§ ACTIVITY
Could you reproduce word for word the passage of the International Human Rights Day piece below, starting at "By Chidi Anselm" and ending at "these problems."?

By Chidi Anselm Odinkalu
Chidi Anselm Odinkalu |
Nigeria
confronts combined challenges in the protection of human rights and delivery of
governance that easily present opportunities for transformative leadership. On
International Human Rights Day on 10 December, all in positions of leadership
in the country have an obligation to reflect on these challenges, re-imagine
our approaches to them and reassure Nigerians that we care enough about their
best interests to involve everyone fully in the search for durable solutions to
these problems.
The
United Nations General Assembly instituted International Human Rights Day in
1950 to commemorate the adoption in December 1948 of the Universal Declaration
of Human Rights. In commemoration of this day, the United Nations identifies
annually a unifying theme around which activities are organized.
With
a focus on inclusion and participation in 2012, International Human Rights Day
honours and affirms the work of all persons around the world working to end
discrimination in any shape or form. For us in Nigeria, this theme has
remarkable resonance in big and small ways.

§ RAW DATA
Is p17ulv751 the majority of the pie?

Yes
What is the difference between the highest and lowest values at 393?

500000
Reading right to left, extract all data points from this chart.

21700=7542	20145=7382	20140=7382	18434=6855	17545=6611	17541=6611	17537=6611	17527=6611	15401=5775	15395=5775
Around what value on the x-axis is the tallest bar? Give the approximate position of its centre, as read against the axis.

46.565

---

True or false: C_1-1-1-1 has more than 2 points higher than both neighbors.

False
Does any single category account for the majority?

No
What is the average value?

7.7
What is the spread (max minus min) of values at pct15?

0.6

...

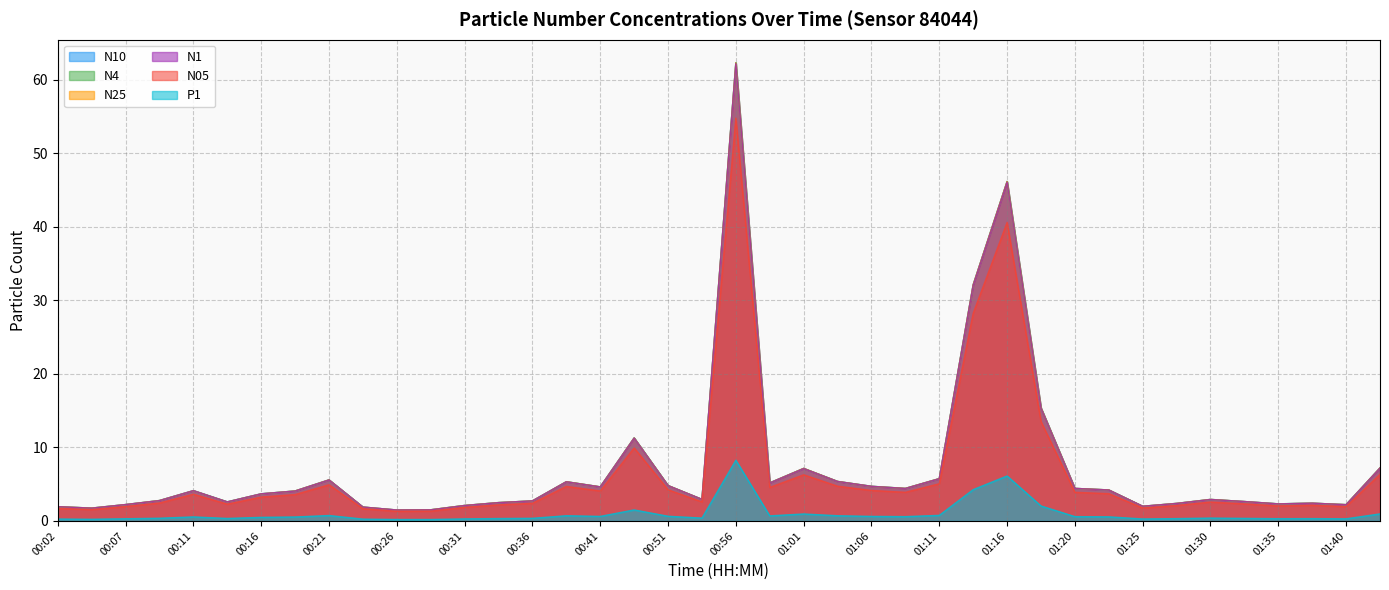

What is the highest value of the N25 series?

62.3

§ RESULT OF THE TASK
By Chidi Anselm Odinkalu
Chidi Anselm Odinkalu |
Nigeria
confronts combined challenges in the protection of human rights and delivery of
governance that easily present opportunities for transformative leadership. On
International Human Rights Day on 10 December, all in positions of leadership
in the country have an obligation to reflect on these challenges, re-imagine
our approaches to them and reassure Nigerians that we care enough about their
best interests to involve everyone fully in the search for durable solutions to
these problems.